2026.09.15
来訪神と航海民 〜それらはどこから流れ着いたのか〜
生と死
今回のトカラ取材では、良くも悪くも数年前に訪れた海中の景色と一変した場所がいくつもあった。口之島の「港のヨーコ」というポイントには私が好きなリーフがあり、2024年に撮影した写真が最新のフォトブックに掲載されている。しかし、数年前の白化現象によりサンゴは広範囲に死滅し、まるでサンゴの墓場のような光景に様変わりしていた。しかし、死んだサンゴの隙間から小さなサンゴもちらほらと芽生えており、未来へ命のバトンが繋がる様子も確認できた。

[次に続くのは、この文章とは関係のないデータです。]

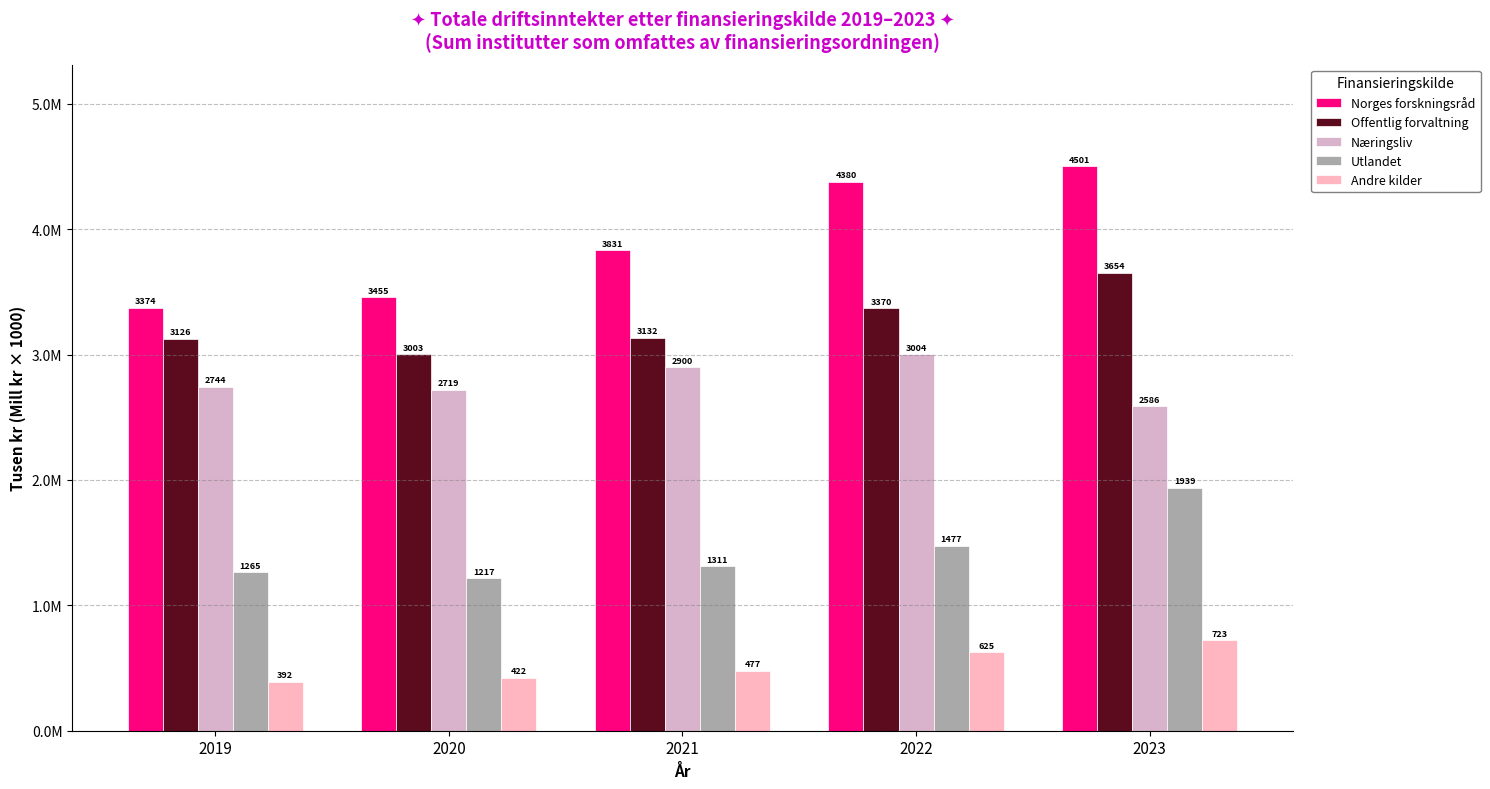

Reading left to right, transcribe all the data shown in this chart.

Norges forskningsråd: 2019=3373945	2020=3455394	2021=3830945	2022=4380309	2023=4501489
Offentlig forvaltning: 2019=3126294	2020=3003469	2021=3132392	2022=3369863	2023=3654031
Næringsliv: 2019=2744043	2020=2718568	2021=2900132	2022=3004415	2023=2586314
Utlandet: 2019=1264832	2020=1217028	2021=1310656	2022=1477204	2023=1939440
Andre kilder: 2019=392320	2020=422322	2021=477436	2022=625420	2023=723256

生と死は隣り合わせであり、生があるから死も存在する。それは、悪石島で見たボゼの価値観にも共通する。冥界から突如現れるボゼはお盆の死臭に満ちた世界を潔めた後、森の中で人々に踏み荒らされて大地の肥やしとなり再び冥界へと旅立っていく。自らの死によって新たな命を育み、さらに未来へと生命のバトンを繋いでいくのである。それは自然界の普遍性にも共通する。サンゴが死んだガレ場や砂地は生き物たちの産卵場となるばかりか、サンゴの子孫が着底するための土台となっていく。人口わずか80人あまりの秘境の島でひっそりと守られてきた伝統と、トカラの海中で誰の目にも触れず繰り返されてきた命の連鎖の物語が頭の中で結びついていった。そしてさらに、7300年前のアカホヤ噴火から続く人類の壮大な航海の歴史が、ファインダー越しにとらえた景色の中で確かに生き続けていることを実感できたのだった。
鬼界から異界へ。図南鵬翼の終わりなき旅はまだまだ続いていくのである。